How can Test Cricket catch up

The dust has finally settled. Poor Ben Stokes. He’ll come back. He’s too good not to. The exhilarating thrills of the T20 World Cup came to a dramatic end as England cricket fans everywhere felt the familiar pains of heart break while millions watched on. Even for those that look down on the shortest format of the game there has to be some acknowledgement of its appeal and how it has become so popular. Just from following England throughout the tournament you would have seen everything that makes cricket so special. In the opening match against the West Indies, we got to see how the individual brilliance of a great player can single handedly win a game after that great Chris Gayle century. The stroke play and power of that man alone creating such a brilliant spectacle. Next came England’s miraculous victory over South Africa, where England somehow managed to snatch victory from the jaws of defeat by performing the largest run chase in T20 World Cup history against one of the strongest teams in the world. Following this England experienced a large scare against Afghanistan, in a game many thought would be a stroll in the park. England managed to grind out a victory in the end but it can be fatal to underestimate an underdog in this form. Then in their final group game, a winner takes all encounter against Sri Lanka, England looked comfortable, were in a very good position as Sri Lanka were trying to chase down a just-above-average total. Until suddenly they weren’t comfortable. The reigning champions were suddenly clearing the rope with their hitting and were steadily getting nearer the target. England managed to hold their nerve though, to set up a semi-final against New Zealand which they won with ease. The final saw England facing the West Indies, the only team to have beaten them so far. What a game it was! It had too many ebbs and flows to document but left me with the familiar heartbreak that I’ve become used to from following England cricket. I never thought I could feel this way about T20 cricket. This isn’t real cricket. Why do I care? But care I did. T20 cricket just gained another fan.

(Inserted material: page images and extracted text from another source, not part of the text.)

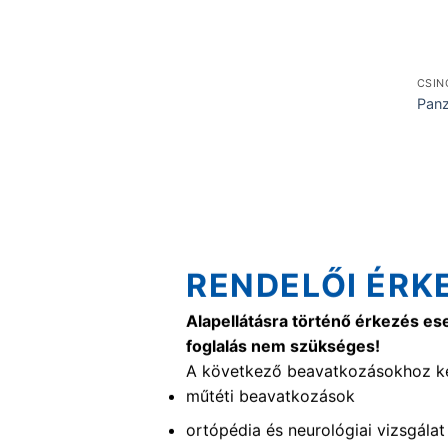
CSIN
Panz
RENDELŐI ÉRK
Alapellátásra történő érkezés es
foglalás nem szükséges!
A következő beavatkozásokhoz ké
műtéti beavatkozások
ortópédia és neurológiai vizsgálat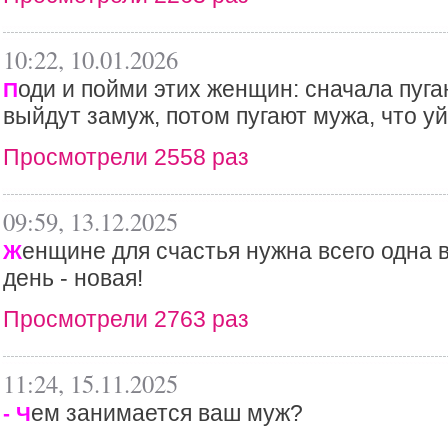
10:22, 10.01.2026
оди и пойми этих женщин: сначала пуга
П
выйдут замуж, потом пугают мужа, что уй
Просмотрели 2558 раз
09:59, 13.12.2025
енщине для счастья нужна всего одна 
Ж
день - новая!
Просмотрели 2763 раз
11:24, 15.11.2025
ем занимается ваш муж?
- Ч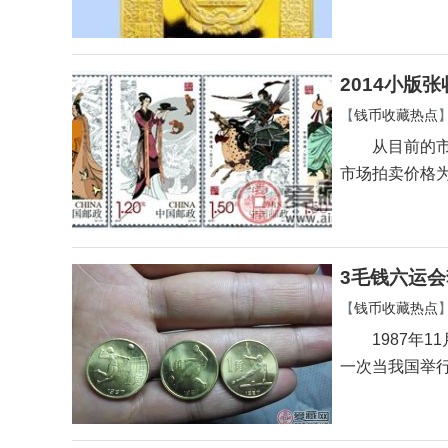
2014小版
【
钱币收藏热点
从目前的市场
市场拍卖价格为
3毛钱六运会
【
钱币收藏热点
1987年11
一次当我国举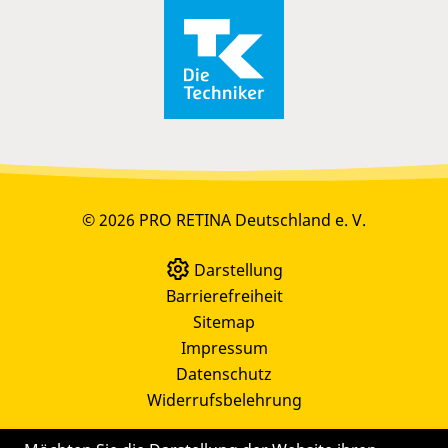
© 2026 PRO RETINA Deutschland e. V.
Darstellung
Barrierefreiheit
Sitemap
Impressum
Datenschutz
Widerrufsbelehrung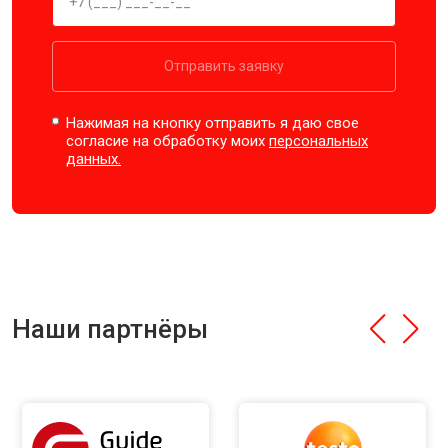
Отправить заявку
Нажимая на кнопку отправить я даю свое
согласие на обработку моих
персональных
данных.
Наши партнёры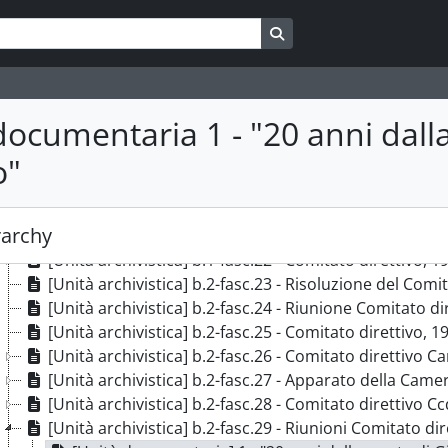
[Unità archivistica] b.1-fasc.12 - Rapporto di attività
Search in browse page
[Unità archivistica] b.1-fasc.13 - Situazione economic
[Unità archivistica] b.1-fasc.14 - Comitato direttivo, 1
[Unità archivistica] b.1-fasc.15 - Comitato direttivo, 1
[Unità archivistica] b.1-fasc.16 - Comitati direttivi 
documentaria 1 - "20 anni dall
[Unità archivistica] b.1-fasc.17 - Relazione sull'unità 
o"
[Unità archivistica] b.1-fasc.18 - Piano politico sinda
[Unità archivistica] b.1 fasc.19 - Comitato esecutivo, 
[Unità archivistica] b.1-fasc.20 - Piano politico e piani
rarchy
[Unità archivistica] b.1-fasc.21 - Convocazioni riunion
[Unità archivistica] b.1-fasc.22 - Comitato direttivo, 1
[Unità archivistica] b.2-fasc.23 - Risoluzione del Comi
[Unità archivistica] b.2-fasc.24 - Riunione Comitato di
[Unità archivistica] b.2-fasc.25 - Comitato direttivo, 1
[Unità archivistica] b.2-fasc.26 - Comitato direttivo 
[Unità archivistica] b.2-fasc.27 - Apparato della Came
[Unità archivistica] b.2-fasc.28 - Comitato direttivo Cc
[Unità archivistica] b.2-fasc.29 - Riunioni Comitato dir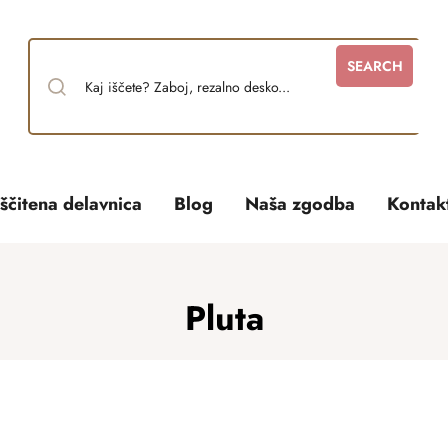
SEARCH
ščitena delavnica
Blog
Naša zgodba
Kontak
Pluta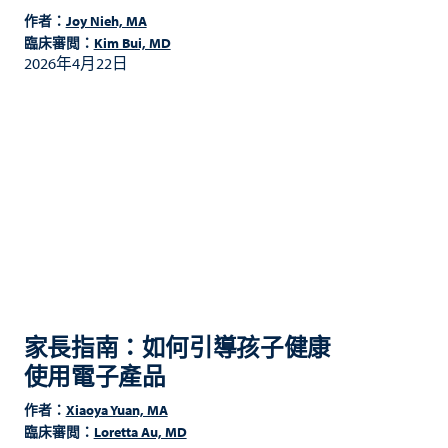
作者：
Joy Nieh, MA
臨床審閲：
Kim Bui, MD
2026年4月22日
家長指南：如何引導孩子健康
使用電子產品
作者：
Xiaoya Yuan, MA
臨床審閲：
Loretta Au, MD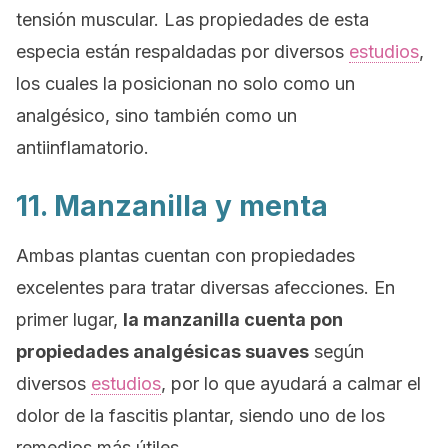
tensión muscular. Las propiedades de esta
especia están respaldadas por diversos
estudios
,
los cuales la posicionan no solo como un
analgésico, sino también como un
antiinflamatorio.
11. Manzanilla y menta
Ambas plantas cuentan con propiedades
excelentes para tratar diversas afecciones. En
primer lugar,
la manzanilla cuenta pon
propiedades analgésicas suaves
según
diversos
estudios
, por lo que ayudará a calmar el
dolor de la fascitis plantar, siendo uno de los
remedios más útiles.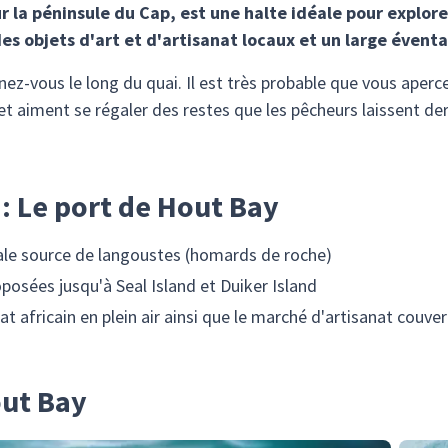
r la péninsule du Cap, est une halte idéale pour explore
s objets d'art et d'artisanat locaux et un large éventa
z-vous le long du quai. Il est très probable que vous apercev
 et aiment se régaler des restes que les pêcheurs laissent der
 : Le port de Hout Bay
pale source de langoustes (homards de roche)
posées jusqu'à Seal Island et Duiker Island
t africain en plein air ainsi que le marché d'artisanat couver
out Bay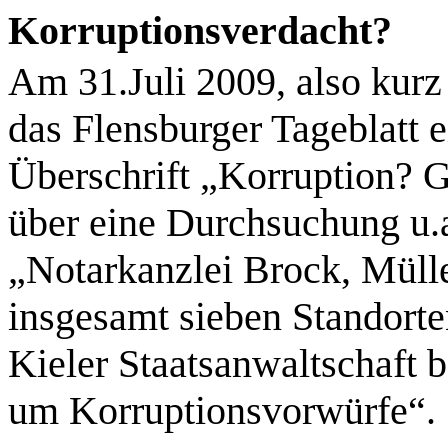
Korruptionsverdacht?
Am 31.Juli 2009, also kurz
das Flensburger Tageblatt e
Überschrift „Korruption? 
über eine Durchsuchung
u.
„Notarkanzlei Brock, Müll
insgesamt sieben Standorte
Kieler Staatsanwaltschaft b
um Korruptionsvorwürfe“.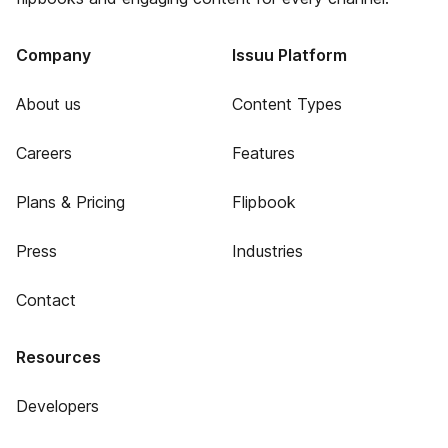
Company
Issuu Platform
About us
Content Types
Careers
Features
Plans & Pricing
Flipbook
Press
Industries
Contact
Resources
Developers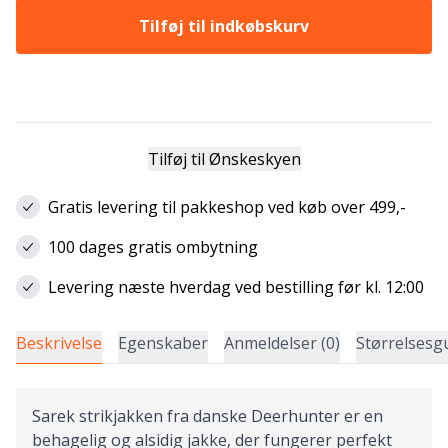
Tilføj til indkøbskurv
Tilføj til Ønskeskyen
Gratis levering til pakkeshop ved køb over 499,-
100 dages gratis ombytning
Levering næste hverdag ved bestilling før kl. 12:00
Beskrivelse
Egenskaber
Anmeldelser (0)
Størrelsesg
Sarek strikjakken fra danske Deerhunter er en
behagelig og alsidig jakke, der fungerer perfekt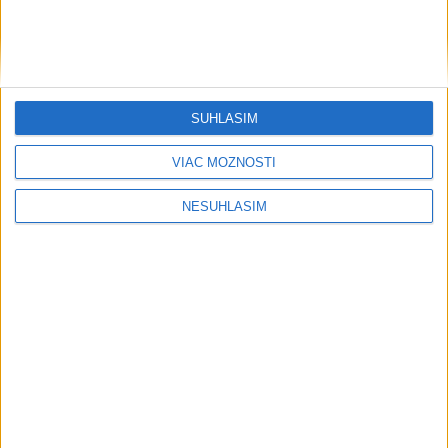
pomáhajú už aj záchranárom
Orbánová telefonovala s Blanárom a
Tarabom o pomoci na Dunaji
SÚHLASÍM
Filip Kuffa tvrdí, že eurokomisia mu
VIAC MOŽNOSTÍ
dala za pravdu pri zonácii
NESÚHLASÍM
Pri horúčavách myslite aj na zvieratá.
Viete, kedy potrebujú pomoc?
ŠTIBRAVÁ: Štvrté miesto v silnej
svetovej konkurencii je výborné
Šport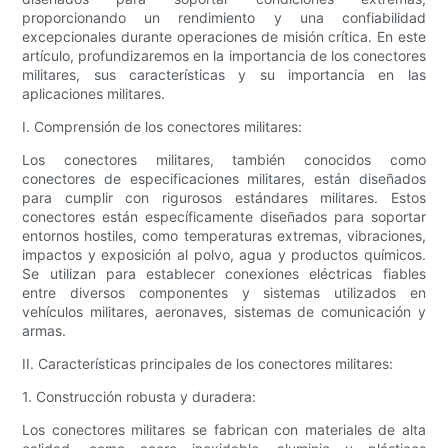
proporcionando un rendimiento y una confiabilidad
excepcionales durante operaciones de misión crítica. En este
artículo, profundizaremos en la importancia de los conectores
militares, sus características y su importancia en las
aplicaciones militares.
I. Comprensión de los conectores militares:
Los conectores militares, también conocidos como
conectores de especificaciones militares, están diseñados
para cumplir con rigurosos estándares militares. Estos
conectores están específicamente diseñados para soportar
entornos hostiles, como temperaturas extremas, vibraciones,
impactos y exposición al polvo, agua y productos químicos.
Se utilizan para establecer conexiones eléctricas fiables
entre diversos componentes y sistemas utilizados en
vehículos militares, aeronaves, sistemas de comunicación y
armas.
II. Características principales de los conectores militares:
1. Construcción robusta y duradera:
Los conectores militares se fabrican con materiales de alta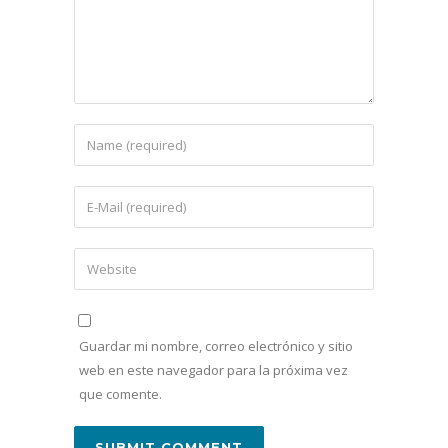
Guardar mi nombre, correo electrónico y sitio
web en este navegador para la próxima vez
que comente.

So while this format is thriving, the same cannot be said for test cricket. For the purist, particularly for us in England, test cricket is still considered the best and most important format. However, we are increasingly becoming a minority in this respect. Test matches in England are often sell-outs and the atmosphere is great regardless of the opponent. When Australia, the best test team on the planet right now, hosted the West Indies in Melbourne for their famous boxing day test, the average attendance over 4 days was just under 32,000. This seems like a lot on the surface, but it was the lowest total for an MCG test for 21 years and saw only 7000 turning up for day 4. Put into context, the following week the MCG hosted a Big Bash T20 league game between the Melbourne Stars and Melbourne Renegades which saw over 80,000 people pouring through the turnstiles.

The appeal of T20 cricket is obvious. To me though, even as a T20 convert, test cricket is still the pinnacle, the most interesting and the format I get most excited about. I want to see It remain relevant but to do so it may need to change in order to increase its global appeal. To me the biggest difference that T20 has in appealing to the masses over test cricket is its accessibility. T20 matches are only about 3 hours long so they can be played in the evenings. This means that spectators can go along after a day at work and see the whole game. The nature of test cricket is that it is long and drawn out, potentially taking a whole 5 days. If someone wants to go along for a day of test cricket, they either have to give up a whole day on their weekend or take a day off work. This is less of an issue in England where cricket is often seen as a sport for the middle and upper classes so fans can afford to take a day off work to go to a test game. Many other test playing countries don’t have that luxury.

Luckily it seems that the ICC has already recognized this and the very first day-night test was played in Australia last November. This test started play in early afternoon and continued until late evening. Essentially the morning session was move the just after the traditional evening session. This could be a very important move for test cricket as it allows to spectators to show up after a day at work, at a reduced price, and still have a lot of cricket to watch. It’s not a perfect solution though. Mostly because the host venue will need to have the right conditions: dry. It wouldn’t work in England, for instance, due to the dampness from dew that forms in the evenings here. There are also worries that the pink ball that has been developed for its visibility behave differently to the traditional pink ball, as it noticeably scuffed up more quickly.  It’s definitely a step in the right direction and there have been more day-night tests announced in Australia for their next season. The technology will only improve and hopefully will signal a new lease of life for, what is in my opinion, the greatest form of the greatest sport.